Corporate Social Responsibility, or CSR, has both advantages and disadvantages, but the former do appear to outweigh the latter in most cases. The main advantages of CSR for businesses are the reputational benefits that accrue to companies perceived as environmentally and socially conscientious. With the rise of the environmental movement as a political force with which to reckon, more and more companies have found it advantageous to adopt corporate policies and practices--and the two do not automatically go together, as some companies market themselves as being more socially and/or environmentally conscious than they actually are, a phenomenon called "greenwashing." Most people are appreciative of businesses that adopt practices consistent with their, the public's, values.

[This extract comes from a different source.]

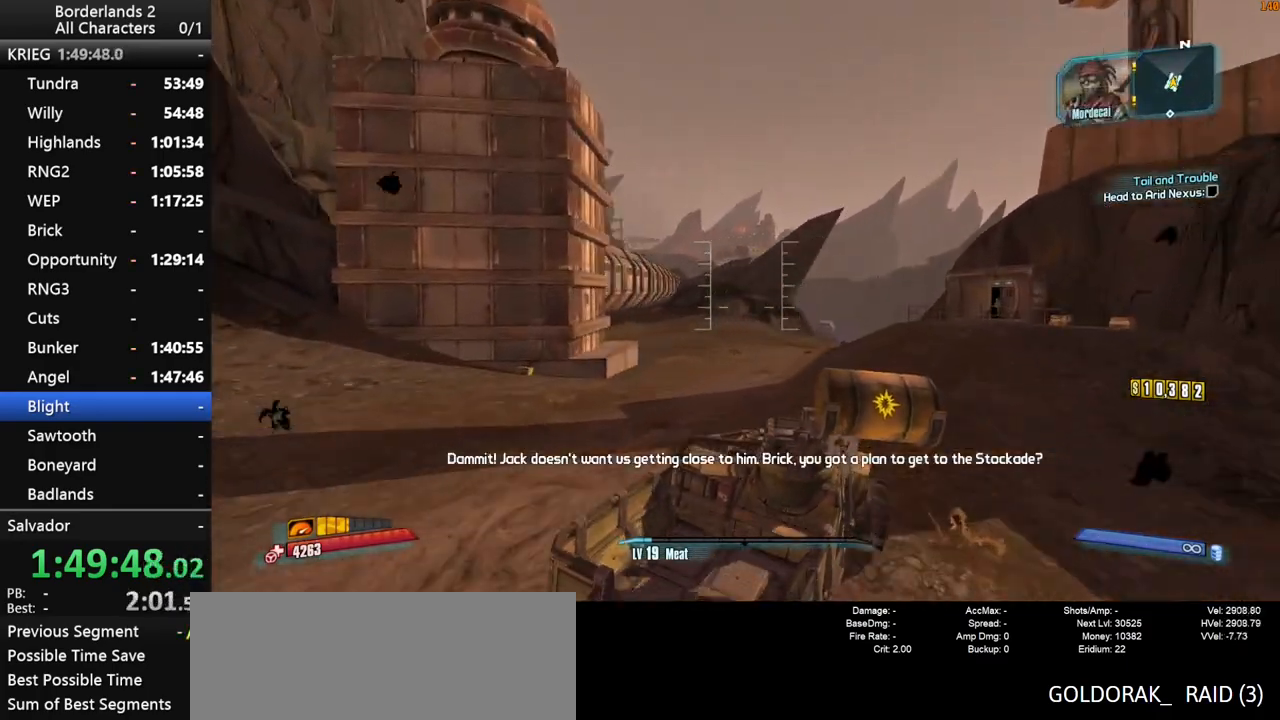
{"keys": ["w"], "mouse": [], "mouse_move": "left", "events": []}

Another major advantage of adopting a socially and environmentally friendly business model is that it does, in fact, benefit the society as a whole. The more socially conscious a business, the more attention and resources are devoted to worthy causes. Admittedly, the definition of "worthy" is subject to individual perspectives, but most causes supported by socially responsible companies are objectively meritorious. And few would deny that environmentally conscious companies are beneficial to society as a whole; the less waste and pollution associated with given commercial activities, the better for everybody.
Still another advantage of CSR is the operating environment in which corporations and small businesses alike function. When employees are treated as "stakeholders" in the business for which they work, their morale and productivity tend to improve, which helps the corporate "bottom line," profitability.
A disadvantage to CSR is that long-established companies may incur considerable expense in coming into compliance with CSR-related expectations. A newly established business can easily incorporate CSR principles into its physical design and operations. For older businesses, a major investment may be required in recapitalizing with more energy-efficient equipment. A counterargument to this, however, is that newer, more energy-efficient equipment reduces operating costs over the long run, helping the business owner(s) to recoup those investment costs while also enhancing the business's reputation for being environmentally friendly.
Similarly, a disadvantage of CSR could be less money going to shareholders and/or to employees, as some percentage of profit is diverted to charitable activities. Again, however, the businesses in question are exchanging a relatively minor level of financial penalty for a more positive image among consumers. When consumers are made aware of the charitable contributions that result from their purchase of a given product, they are more likely to purchase that product (unless, of course, the individual consumer objects to the cause for which the money is contributed).
Arguments have been made that CSR is too costly for small businesses. That would certainly constitute a major disadvantage, but, to reiterate, environmentally and socially friendly practices can prove very profitable. After all, environmentally friendly practices usually involve more efficient means of production with less waste and less reliance on non-renewable sources of energy. Additionally, as procurement and installation costs associated with solar power are reduced over time, more and more businesses will find it advantageous to make that investment. Solar power is not a panacea, but it is considered a more environmentally friendly source of energy.